Los santos.
Antes de empezar a proclamar como un
poseso la inminente llegada del reino de Dios, creo que sería conveniente ir
aclarando, como ya hice con la mujer, ciertos conceptos que aparecen con suma
frecuencia en la Biblia. Y a pesar de que el término que nos ocupa se haya venido
pisoteando, retorciendo y desvirtuando sobremanera, como para llegar ahora
alegremente a contaros lo que debería entenderse por “santos” según las
Escrituras, heme aquí.
“Sed
santos, porque yo soy santo”, dice la Escritura. Pero quien lo dice, ¿por
qué lo dice? ¿Por qué se define como “santo” el “Dios” bíblico? ¿Dónde radica
su santidad: en ser el creador; nuestro creador, porque es nuestro padre? ¿O
quizás radique en no haber querido
sacrificios ni ofrendas, ni holocaustos y expiaciones por el pecado? ¿O por
ambas cosas? En cualquier caso, y ya que nos pide que seamos “santos” porque él
es santo, seamos también nosotros creadores, siendo padres, y rechacemos
ofrendas y expiaciones por el pecado, apartándonos de toda religión, empezando
así a darle consistencia a lo que se define como “pueblo santo”. Pues ésta
sería la única conclusión viable para tal definición, según la simple y llana
perspectiva que se desprende de una lectura aséptica de las Escrituras.
Creo que una vez colgué un twitt donde
ponía: “Bíblicamente hablando, lo más parecido a un “santo” es un padre ateo”;
ved que lo decía con toda honestidad.
Dice Pablo: “La ley de
Moisés era solamente una sombra de los bienes que habían de venir; no su
verdadera realidad. Por eso la ley no puede hacer perfectos a quienes cada año
se acercan a Dios para ofrecerle los mismos sacrificios. Pues si la ley
realmente pudiera purificarlos del pecado, ya no se sentirían culpables y
dejarían de ofrecer sacrificios. Pero estos sacrificios sirven más bien para hacerles
recordar sus pecados cada año, ya que la sangre de los toros y de los
chivos no puede quitar los pecados. Por eso Cristo, al entrar en el mundo, dijo
a Dios: “No quieres sacrificios ni ofrendas, sino que me has dado un cuerpo.
══════
* Ejercicio a: Formatea como una lista JSON de cadenas las líneas de los registros, desde la primera hasta la que contiene "அறியும்பொருட்டு", ambas incluidas. Usa una cadena por línea y omite las líneas en blanco.
══════
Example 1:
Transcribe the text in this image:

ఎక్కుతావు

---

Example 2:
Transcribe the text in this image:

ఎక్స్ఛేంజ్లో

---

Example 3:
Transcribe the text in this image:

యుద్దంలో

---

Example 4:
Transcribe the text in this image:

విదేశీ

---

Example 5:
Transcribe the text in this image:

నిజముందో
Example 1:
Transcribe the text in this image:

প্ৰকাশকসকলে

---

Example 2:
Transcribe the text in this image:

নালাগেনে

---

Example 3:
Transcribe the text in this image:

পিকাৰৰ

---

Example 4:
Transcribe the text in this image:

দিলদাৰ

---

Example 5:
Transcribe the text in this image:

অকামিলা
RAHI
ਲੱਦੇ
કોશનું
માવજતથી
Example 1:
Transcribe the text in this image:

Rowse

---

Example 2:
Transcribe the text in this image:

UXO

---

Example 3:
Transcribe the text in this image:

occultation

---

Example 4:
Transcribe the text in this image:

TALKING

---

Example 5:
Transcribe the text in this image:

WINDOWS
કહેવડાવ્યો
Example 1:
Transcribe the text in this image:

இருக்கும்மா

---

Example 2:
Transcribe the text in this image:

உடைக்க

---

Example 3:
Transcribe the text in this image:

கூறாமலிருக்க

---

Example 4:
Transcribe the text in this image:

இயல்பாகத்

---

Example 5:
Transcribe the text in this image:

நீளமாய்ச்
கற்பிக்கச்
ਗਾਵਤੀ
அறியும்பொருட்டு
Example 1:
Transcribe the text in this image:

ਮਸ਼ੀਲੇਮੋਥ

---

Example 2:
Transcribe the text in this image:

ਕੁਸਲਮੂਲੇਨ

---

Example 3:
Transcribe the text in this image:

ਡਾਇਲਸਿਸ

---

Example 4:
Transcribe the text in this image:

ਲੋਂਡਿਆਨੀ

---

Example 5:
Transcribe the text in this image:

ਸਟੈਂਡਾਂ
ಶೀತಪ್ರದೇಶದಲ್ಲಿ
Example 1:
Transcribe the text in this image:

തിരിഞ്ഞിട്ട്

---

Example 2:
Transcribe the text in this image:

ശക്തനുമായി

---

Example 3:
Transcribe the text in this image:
══════
* Ejercicio b: Prosigue el texto sobre el sentido bíblico de la palabra "santos" a partir de su última oración.

* Respuesta a:
[
  "Example 1:",
  "Transcribe the text in this image:",
  "ఎక్కుతావు",
  "---",
  "Example 2:",
  "Transcribe the text in this image:",
  "ఎక్స్ఛేంజ్లో",
  "---",
  "Example 3:",
  "Transcribe the text in this image:",
  "యుద్దంలో",
  "---",
  "Example 4:",
  "Transcribe the text in this image:",
  "విదేశీ",
  "---",
  "Example 5:",
  "Transcribe the text in this image:",
  "నిజముందో",
  "Example 1:",
  "Transcribe the text in this image:",
  "প্ৰকাশকসকলে",
  "---",
  "Example 2:",
  "Transcribe the text in this image:",
  "নালাগেনে",
  "---",
  "Example 3:",
  "Transcribe the text in this image:",
  "পিকাৰৰ",
  "---",
  "Example 4:",
  "Transcribe the text in this image:",
  "দিলদাৰ",
  "---",
  "Example 5:",
  "Transcribe the text in this image:",
  "অকামিলা",
  "RAHI",
  "ਲੱਦੇ",
  "કોશનું",
  "માવજતથી",
  "Example 1:",
  "Transcribe the text in this image:",
  "Rowse",
  "---",
  "Example 2:",
  "Transcribe the text in this image:",
  "UXO",
  "---",
  "Example 3:",
  "Transcribe the text in this image:",
  "occultation",
  "---",
  "Example 4:",
  "Transcribe the text in this image:",
  "TALKING",
  "---",
  "Example 5:",
  "Transcribe the text in this image:",
  "WINDOWS",
  "કહેવડાવ્યો",
  "Example 1:",
  "Transcribe the text in this image:",
  "இருக்கும்மா",
  "---",
  "Example 2:",
  "Transcribe the text in this image:",
  "உடைக்க",
  "---",
  "Example 3:",
  "Transcribe the text in this image:",
  "கூறாமலிருக்க",
  "---",
  "Example 4:",
  "Transcribe the text in this image:",
  "இயல்பாகத்",
  "---",
  "Example 5:",
  "Transcribe the text in this image:",
  "நீளமாய்ச்",
  "கற்பிக்கச்",
  "ਗਾਵਤੀ",
  "அறியும்பொருட்டு"
]

* Respuesta b:
No te agradan los holocaustos ni las ofrendas para quitar el pecado. Entonces
dije: “Aquí vengo, tal como está escrito de mí en el libro, para hacer, oh
Dios, tu voluntad.” En primer lugar dice que Dios no quiere ni le agradan
sacrificios u ofrendas de animales, ni holocaustos para quitar el pecado, a
pesar de que son cosas que la ley manda ofrecer. Y después añade: “Aquí
vengo para hacer tu voluntad.” Es decir, que quita aquellos sacrificios
antiguos y pone en su lugar uno nuevo.
Porque
si seguimos pecando intencionadamente después de haber conocido la verdad, ya
no queda más sacrificio por los pecados. Solo queda la terrible amenaza del
juicio y del fuego ardiente que destruirá a los enemigos de Dios. Cuando
alguien que desobedece a la ley de Moisés tiene dos o tres testigos en contra,
se le condena a muerte sin compasión. Pues bien, ¿no
creéis que merecen mucho mayor castigo los que pisotean al Hijo de Dios y
desprecian su sangre, los que insultan al Espíritu del Dios que los ama? Porque
esa sangre es la que confirma el pacto, y con ella fueron consagrados. Sabemos que el Señor ha dicho: “A mí me corresponde hacer
justicia; yo pagaré.” Y también ha dicho: “El Señor juzgará a su pueblo.” ¡Terrible cosa es caer en las manos del Dios viviente!” (Hebreos, 10:1-9 y 26-31)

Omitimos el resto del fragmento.